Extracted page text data
· · ·

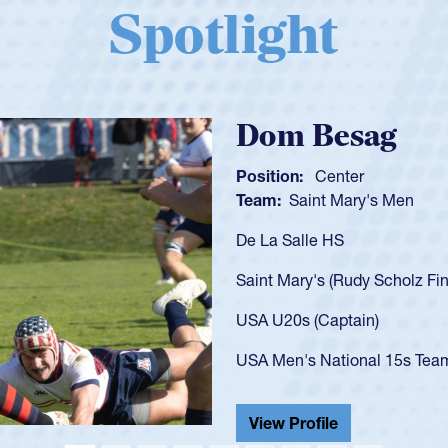
Spotlight
Spencer Huntl
Position:
Scrum Half
Team:
Cathedral Catholic B
As a 17-year-old Spencer Hunt
U20s, an indication of how h
got that waiver and impresse
USA U23s. He led the San Di
championship in 2024.
He also played in the SoCal s
View Profile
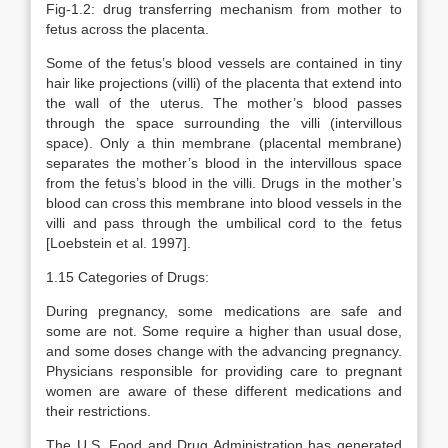
Fig-1.2: drug transferring mechanism from mother to
fetus across the placenta.
Some of the fetus’s blood vessels are contained in tiny
hair like projections (villi) of the placenta that extend into
the wall of the uterus. The mother’s blood passes
through the space surrounding the villi (intervillous
space). Only a thin membrane (placental membrane)
separates the mother’s blood in the intervillous space
from the fetus’s blood in the villi. Drugs in the mother’s
blood can cross this membrane into blood vessels in the
villi and pass through the umbilical cord to the fetus
[Loebstein et al. 1997].
1.15 Categories of Drugs:
During pregnancy, some medications are safe and
some are not. Some require a higher than usual dose,
and some doses change with the advancing pregnancy.
Physicians responsible for providing care to pregnant
women are aware of these different medications and
their restrictions.
The U.S. Food and Drug Administration has generated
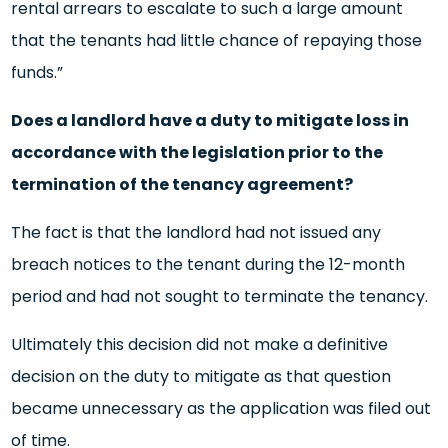
rental arrears to escalate to such a large amount
that the tenants had little chance of repaying those
funds.”
Does a landlord have a duty to mitigate loss in
accordance with the legislation prior to the
termination of the tenancy agreement?
The fact is that the landlord had not issued any
breach notices to the tenant during the 12-month
period and had not sought to terminate the tenancy.
Ultimately this decision did not make a definitive
decision on the duty to mitigate as that question
became unnecessary as the application was filed out
of time.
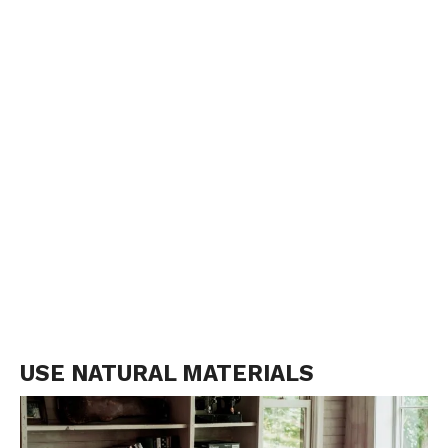
USE NATURAL MATERIALS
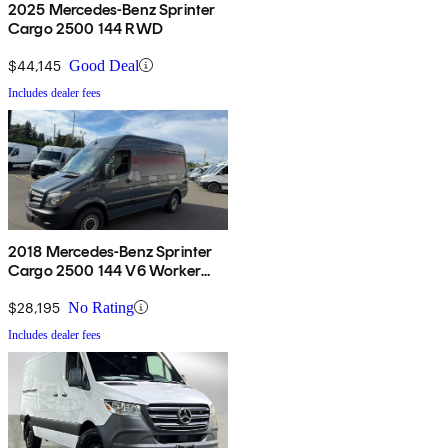
2025 Mercedes-Benz Sprinter
Cargo 2500 144 RWD
$44,145
Good Deal
Includes dealer fees
2018 Mercedes-Benz Sprinter
Cargo 2500 144 V6 Worker
RWD
$28,195
No Rating
Includes dealer fees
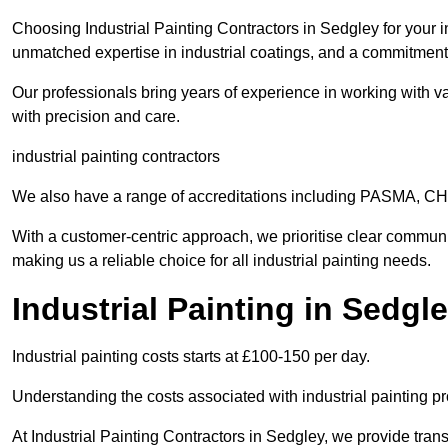
Choosing Industrial Painting Contractors in Sedgley for your i
unmatched expertise in industrial coatings, and a commitment 
Our professionals bring years of experience in working with va
with precision and care.
industrial painting contractors
We also have a range of accreditations including PASMA, 
With a customer-centric approach, we prioritise clear communi
making us a reliable choice for all industrial painting needs.
Industrial Painting in Sedgl
Industrial painting costs starts at £100-150 per day.
Understanding the costs associated with industrial painting pro
At Industrial Painting Contractors in Sedgley, we provide trans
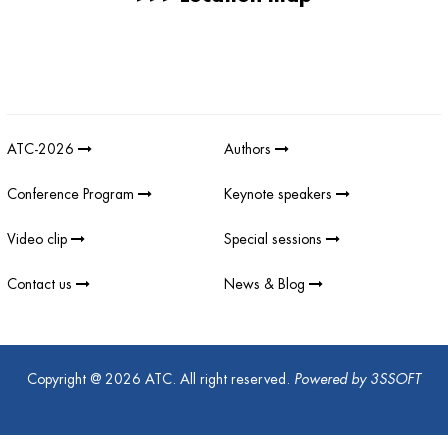
Giải thưởng sản phẩm khoa học công nghệ điện tử viễn thông Việt
Nam
;
REV AWARDS
-
REVAWARDS
ATC-2026
Authors
Conference Program
Keynote speakers
Video clip
Special sessions
Contact us
News & Blog
Copyright @ 2026 ATC. All right reserved.
Powered by
3SSOFT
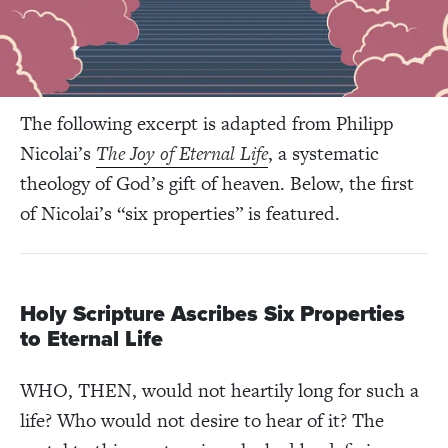
The following excerpt is adapted from Philipp
Nicolai’s
The Joy of Eternal Life
, a systematic
theology of God’s gift of heaven. Below, the first
of Nicolai’s “six properties” is featured.
Holy Scripture Ascribes Six Properties
to Eternal Life
WHO, THEN, would not heartily long for such a
life? Who would not desire to hear of it? The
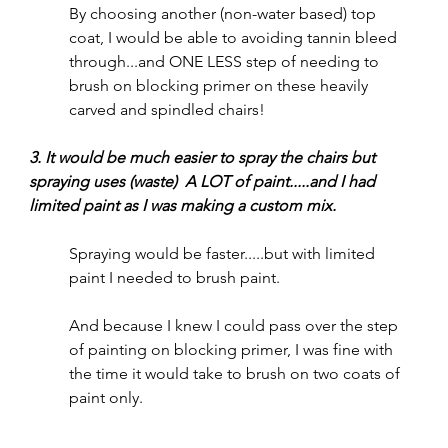
By choosing another (non-water based) top 
coat, I would be able to avoiding tannin bleed 
through...and ONE LESS step of needing to 
brush on blocking primer on these heavily 
carved and spindled chairs!
3. It would be much easier to spray the chairs but 
spraying uses (waste)  A LOT of paint.....and I had 
limited paint as I was making a custom mix.
Spraying would be faster.....but with limited 
paint I needed to brush paint.  
And because I knew I could pass over the step 
of painting on blocking primer, I was fine with 
the time it would take to brush on two coats of 
paint only.  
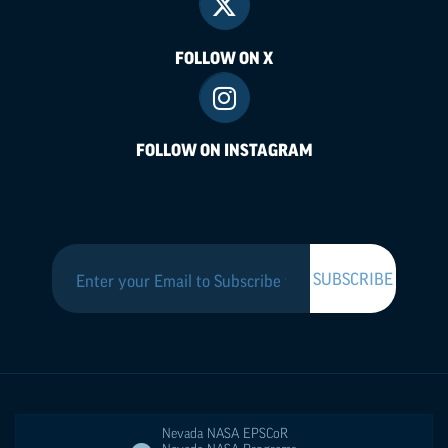
FOLLOW ON X
FOLLOW ON INSTAGRAM
Nevada NASA
EPSCoR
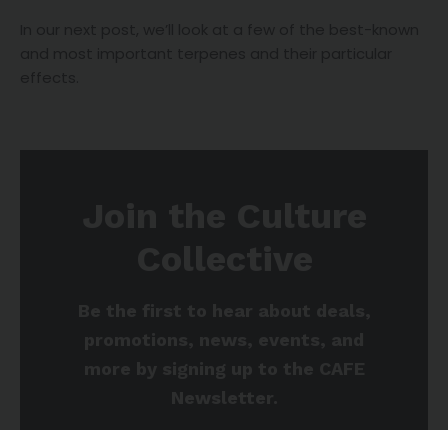
In our next post, we’ll look at a few of the best-known
and most important terpenes and their particular
effects.
Join the Culture
Collective
Be the first to hear about deals,
promotions, news, events, and
more by signing up to the CAFE
Newsletter.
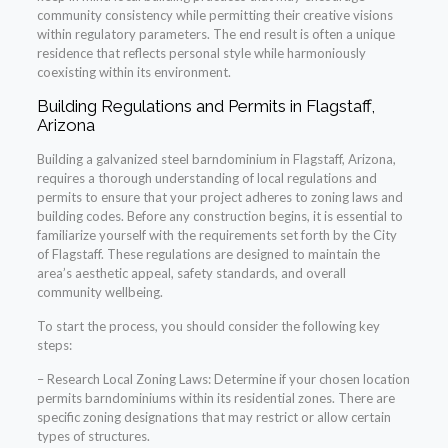
community consistency while permitting their creative visions
within regulatory parameters. The end result is often a unique
residence that reflects personal style while harmoniously
coexisting within its environment.
Building Regulations and Permits in Flagstaff,
Arizona
Building a galvanized steel barndominium in Flagstaff, Arizona,
requires a thorough understanding of local regulations and
permits to ensure that your project adheres to zoning laws and
building codes. Before any construction begins, it is essential to
familiarize yourself with the requirements set forth by the City
of Flagstaff. These regulations are designed to maintain the
area’s aesthetic appeal, safety standards, and overall
community wellbeing.
To start the process, you should consider the following key
steps:
– Research Local Zoning Laws: Determine if your chosen location
permits barndominiums within its residential zones. There are
specific zoning designations that may restrict or allow certain
types of structures.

· · ·

PROBLEM DESCRIPTION: Your output must match the records word for word, apart from the images, which are left out.

RESPONSE AREA:
Spotlight
Spencer Huntl
Position:
Scrum Half
Team:
Cathedral Catholic B
As a 17-year-old Spencer Hunt
U20s, an indication of how h
got that waiver and impresse
USA U23s. He led the San Di
championship in 2024.
He also played in the SoCal s
View Profile
Fig-1.2: drug transferring mechanism from mother to
fetus across the placenta.
Some of the fetus’s blood vessels are contained in tiny
hair like projections (villi) of the placenta that extend into
the wall of the uterus. The mother’s blood passes
through the space surrounding the villi (intervillous
space). Only a thin membrane (placental membrane)
separates the mother’s blood in the intervillous space
from the fetus’s blood in the villi. Drugs in the mother’s
blood can cross this membrane into blood vessels in the
villi and pass through the umbilical cord to the fetus
[Loebstein et al. 1997].
1.15 Categories of Drugs:
During pregnancy, some medications are safe and
some are not. Some require a higher than usual dose,
and some doses change with the advancing pregnancy.
Physicians responsible for providing care to pregnant
women are aware of these different medications and
their restrictions.
The U.S. Food and Drug Administration has generated
rental arrears to escalate to such a large amount
that the tenants had little chance of repaying those
funds.”
Does a landlord have a duty to mitigate loss in
accordance with the legislation prior to the
termination of the tenancy agreement?
The fact is that the landlord had not issued any
breach notices to the tenant during the 12-month
period and had not sought to terminate the tenancy.
Ultimately this decision did not make a definitive
decision on the duty to mitigate as that question
became unnecessary as the application was filed out
of time.
USE NATURAL MATERIALS
2025 Mercedes-Benz Sprinter
Cargo 2500 144 RWD
$44,145
Good Deal
Includes dealer fees
2018 Mercedes-Benz Sprinter
Cargo 2500 144 V6 Worker
RWD
$28,195
No Rating
Includes dealer fees
Choosing Industrial Painting Contractors in Sedgley for your i
unmatched expertise in industrial coatings, and a commitment 
Our professionals bring years of experience in working with va
with precision and care.
industrial painting contractors
We also have a range of accreditations including PASMA, 
With a customer-centric approach, we prioritise clear communi
making us a reliable choice for all industrial painting needs.
Industrial Painting in Sedgl
Industrial painting costs starts at £100-150 per day.
Understanding the costs associated with industrial painting pro
At Industrial Painting Contractors in Sedgley, we provide trans
Giải thưởng sản phẩm khoa học công nghệ điện tử viễn thông Việt
Nam
;
REV AWARDS
-
REVAWARDS
ATC-2026
Authors
Conference Program
Keynote speakers
Video clip
Special sessions
Contact us
News & Blog
Copyright @ 2026 ATC. All right reserved.
Powered by
3SSOFT
The following excerpt is adapted from Philipp
Nicolai’s
The Joy of Eternal Life
, a systematic
theology of God’s gift of heaven. Below, the first
of Nicolai’s “six properties” is featured.
Holy Scripture Ascribes Six Properties
to Eternal Life
WHO, THEN, would not heartily long for such a
life? Who would not desire to hear of it? The
By choosing another (non-water based) top 
coat, I would be able to avoiding tannin bleed 
through...and ONE LESS step of needing to 
brush on blocking primer on these heavily 
carved and spindled chairs!
3. It would be much easier to spray the chairs but 
spraying uses (waste)  A LOT of paint.....and I had 
limited paint as I was making a custom mix.
Spraying would be faster.....but with limited 
paint I needed to brush paint.  
And because I knew I could pass over the step 
of painting on blocking primer, I was fine with 
the time it would take to brush on two coats of 
paint only.  
FOLLOW ON X
FOLLOW ON INSTAGRAM
Nevada NASA
EPSCoR
In our next post, we’ll look at a few of the best-known
and most important terpenes and their particular
effects.
Join the Culture
Collective
Be the first to hear about deals,
promotions, news, events, and
more by signing up to the CAFE
Newsletter.
community consistency while permitting their creative visions
within regulatory parameters. The end result is often a unique
residence that reflects personal style while harmoniously
coexisting within its environment.
Building Regulations and Permits in Flagstaff,
Arizona
Building a galvanized steel barndominium in Flagstaff, Arizona,
requires a thorough understanding of local regulations and
permits to ensure that your project adheres to zoning laws and
building codes. Before any construction begins, it is essential to
familiarize yourself with the requirements set forth by the City
of Flagstaff. These regulations are designed to maintain the
area’s aesthetic appeal, safety standards, and overall
community wellbeing.
To start the process, you should consider the following key
steps:
– Research Local Zoning Laws: Determine if your chosen location
permits barndominiums within its residential zones. There are
specific zoning designations that may restrict or allow certain
types of structures.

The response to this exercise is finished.